Écrit par : Calendula | 23/05/2012

Très belle phrase, comparable dans son élégance et sa prégnance à celle de Marx sur la religion comme opium du peuple. Et pourtant ...
A les prendre comme mot d'ordre pour une révolution ou même une réforme politique demande certainement quelque réflexion, sinon quelque prudence.
Je n'ai bien évidemment pas les qualités nécessaires pour y procéder de manière sérieuse, mais une ou deux remarques me paraissent aller presque de soi.
En ce qui concerne la phrase de Marx, il me paraît nécessaire de se demander dans quelle mesure le peuple veut et peut se passer d'opium, ou de cet opium-là, et à quels substituts il a éventuellement recours lorsqu'il en est privé.

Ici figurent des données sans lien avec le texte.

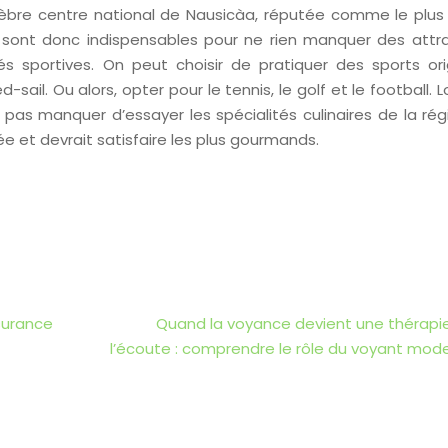
élèbre centre national de Nausicàa, réputée comme le plus
s sont donc indispensables pour ne rien manquer des attra
ités sportives. On peut choisir de pratiquer des sports or
-sail. Ou alors, opter pour le tennis, le golf et le football. Lo
 pas manquer d’essayer les spécialités culinaires de la rég
e et devrait satisfaire les plus gourmands.
surance
Quand la voyance devient une thérapi
l’écoute : comprendre le rôle du voyant mod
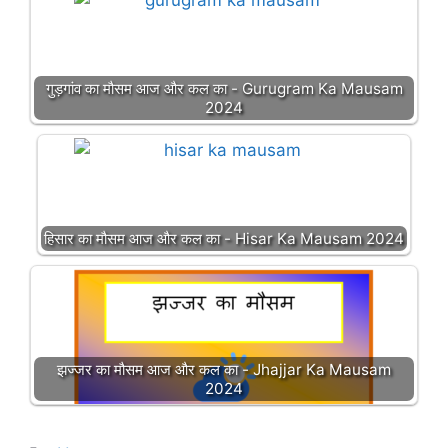
गुड़गांव का मौसम आज और कल का - Gurugram Ka Mausam
2024
हिसार का मौसम आज और कल का - Hisar Ka Mausam 2024
झज्जर का मौसम आज और कल का - Jhajjar Ka Mausam
2024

Pour celle de Rousseau, il me semble que vous passez trop facilement de la dénonciation de la propriété privée à la revendication de l'égalité entre les hommes. Un complément me paraît en tout cas indispensable pour que ce dernier idéal puisse avoir ne serait-ce qu'un chance de réalisation: c'est l'ajout du mot de "plus" devant le terme "égalité".
En effet, rares sont, me semble-t-il, ceux qui ne font pas appel à l'idée d'égalité pour revendiquer une meilleure ou plus grande part pour eux-mêmes, quel que soit l'objet en partage.
Demander une meilleure répartition pour obtenir moins que l'on a déjà est une démarche rare, et si certains en acceptent l'idée ce n'est qu'à condition que tous soient soumis à ce même sacrifice et que le bénéfice pour la communauté (et cette communauté doit être très large pour que le sacrifice soit considéré comme acceptable) soit certain, ce qui ne peut jamais être garanti.
Il est vrai que des expériences menées avec des paires de singes ont montré que quelque chose comme un sens de l'équité pouvait pousser l'un des deux à refuser un avantages si l'autre n'en bénéficiait pas aussi.
Pour ce qui est de la société des hommes, les crises économiques qui frappent actuellement nos pays, de même que les mesures demandées pour lutter contre le réchauffement climatique, sont des terrains relativement favorables pour évaluer le degré d'acceptabilité de mesures qui demandent des sacrifices, que ce soit au niveau général aussi bien qu'individuel.
D'autres expériences, à plus ou moins grande échelle, de politiques se réclamant d'une plus grande égalité ont également eu lieu ou se déroulent actuellement dans le monde pour nous éclairer sur les difficultés auxquelles la mise en oeuvre de cette idée se heurte.